While motivational workshops and direct support are one source of inspiration, there are other indirect influences that can bring it about as well. One example is the newly developed music program at the Dominican Association of Persons with Disabilities (DAPD). Two weeks ago, I was in a meeting between IsraAID and several of Dominica’s biggest NGOs as they discussed opportunities for the improvement of child protection and safety across the island. When the meeting was over, a few people stayed behind to catch up with one another, including the President of the DAPD. She was speaking with IsraAID’s country director, Hannah, about the possibility of procuring instruments and teachers for a new music program. They soon called me over, asking if I might be willing to help with the process given my experience teaching basic music to youth with developmental disabilities and visual impairments. The following Saturday, I held my first two-hour music lesson in Roseau. The session was unlike anything I had ever experienced.

As I sat in the DAPD office, cleaning the keys of the new keyboard and tuning the strings of the guitar, I heard a knock at the door. “Ah that must be him!” I thought to myself. Walking briskly to the main entrance, I pictured my first student as a young lad, perhaps obligated to attend music lessons by a parent who wanted him to invest in a hobby. I had been told that my first student would be blind, but I didn’t know much else.

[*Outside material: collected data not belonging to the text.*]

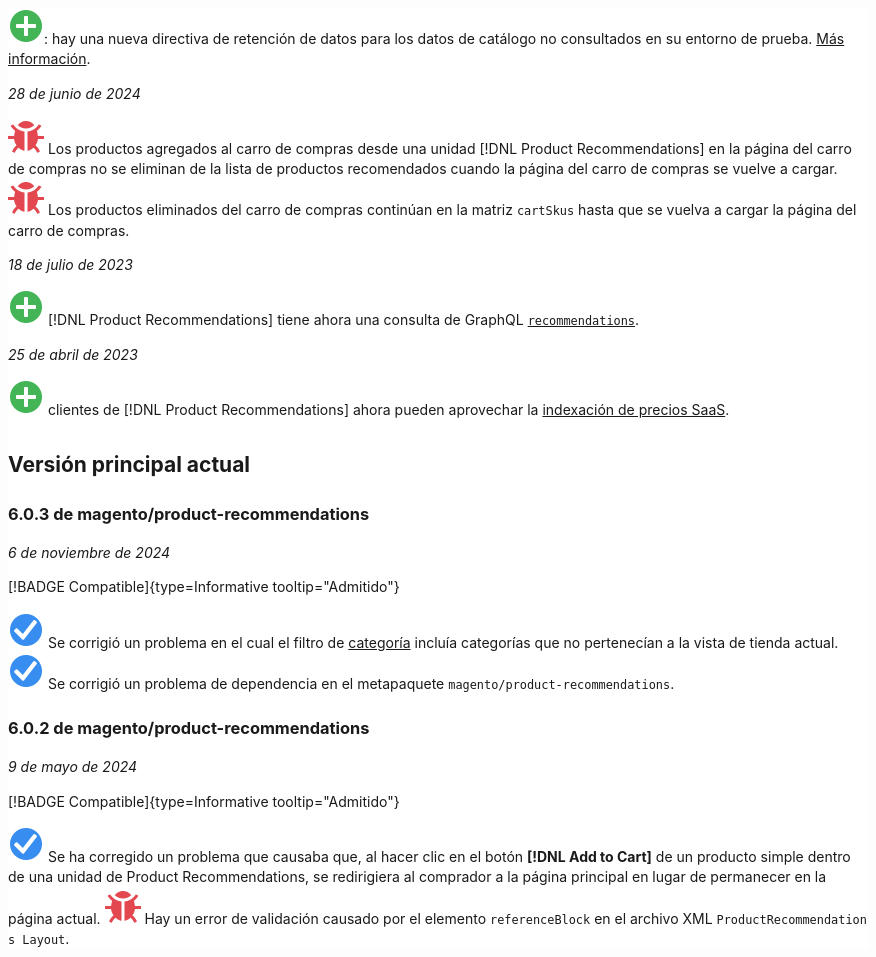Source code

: ![Nuevo](../assets/new.svg): hay una nueva directiva de retención de datos para los datos de catálogo no consultados en su entorno de prueba. [Más información](overview.md#catalog-data-retention-policy).

_28 de junio de 2024_

![Error](../assets/bug.svg) Los productos agregados al carro de compras desde una unidad [!DNL Product Recommendations] en la página del carro de compras no se eliminan de la lista de productos recomendados cuando la página del carro de compras se vuelve a cargar.
![Error](../assets/bug.svg) Los productos eliminados del carro de compras continúan en la matriz `cartSkus` hasta que se vuelva a cargar la página del carro de compras.

_18 de julio de 2023_

![Nuevo](../assets/new.svg) [!DNL Product Recommendations] tiene ahora una consulta de GraphQL [`recommendations`](https://developer.adobe.com/commerce/services/graphql/recommendations/recommendations/).

_25 de abril de 2023_

![Nuevos](../assets/new.svg) clientes de [!DNL Product Recommendations] ahora pueden aprovechar la [indexación de precios SaaS](../price-index/price-indexing.md).

## Versión principal actual

### 6.0.3 de magento/product-recommendations

_6 de noviembre de 2024_

[!BADGE Compatible]{type=Informative tooltip="Admitido"}

![Corregir](../assets/fix.svg) Se corrigió un problema en el cual el filtro de [categoría](filters.md#category) incluía categorías que no pertenecían a la vista de tienda actual.
![Corregir](../assets/fix.svg) Se corrigió un problema de dependencia en el metapaquete `magento/product-recommendations`.

### 6.0.2 de magento/product-recommendations

_9 de mayo de 2024_

[!BADGE Compatible]{type=Informative tooltip="Admitido"}

![Corrección](../assets/fix.svg) Se ha corregido un problema que causaba que, al hacer clic en el botón **[!DNL Add to Cart]** de un producto simple dentro de una unidad de Product Recommendations, se redirigiera al comprador a la página principal en lugar de permanecer en la página actual.
![Error](../assets/bug.svg) Hay un error de validación causado por el elemento `referenceBlock` en el archivo XML `ProductRecommendations Layout`.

Contrary to my expectations, he was an older gentleman in his late 50s and possessed a palpable enthusiasm. Having clearly been in the office before, he confidently found his way into the main room, felt for a chair, and made himself comfortable. I asked him a few basic questions before we began: “Where on the island are you from? Do you have a background in music? What are you hoping to get out of these lessons?”

This man was determined to learn guitar as a form of self expression. He had an extraordinary singing voice and a natural gift for music. When he had heard that the DAPD was launching a guitar program, he signed up quickly, even though the office is a full hour’s bus ride from his home.

If that’s not inspirational, I don’t know what is. That kind of attitude doesn’t appear overnight. It stems from an outlook on life that considers nothing out of reach.

Meeting this aspiring guitarist inspired me to reconsider opportunities that I previously rejected as “not my forte”: learning to paint, becoming a faster reader, and learning to cook, to name a few. While I may not become the next Gordon Ramsay, I’m convinced that inspiration’s value doesn’t rest solely in its ability to produce results — it breeds an attitude of discovery and self-confidence that aids in countless other life endeavors. This is precisely the kind of inspiration that IsraAID is helping to spark in Dominica.
That said, I’ll let you know if I manage to master the soufflé.

— Alex Peterson, Summer 2019 IsraAID Humanitarian Fellow in Dominica
In September 2017, Hurricane Maria devastated the Caribbean islands. The hurricane caused multiple fatalities and destroyed much of Dominica’s key infrastructure: electrical, water, agricultural, and buildings and homes. IsraAID’s team in Dominica has rebuilt hurricane-destroyed roofs; worked with the Ministry of Education; developed hurricane-resistant construction methods & practices for disaster risk management; and provided livelihood opportunities through beekeeping.

Alex is currently attending the University of Washington, in Seattle, Washington. He is one of two IsraAID Humanitarian Fellows volunteering in Dominica for summer 2019.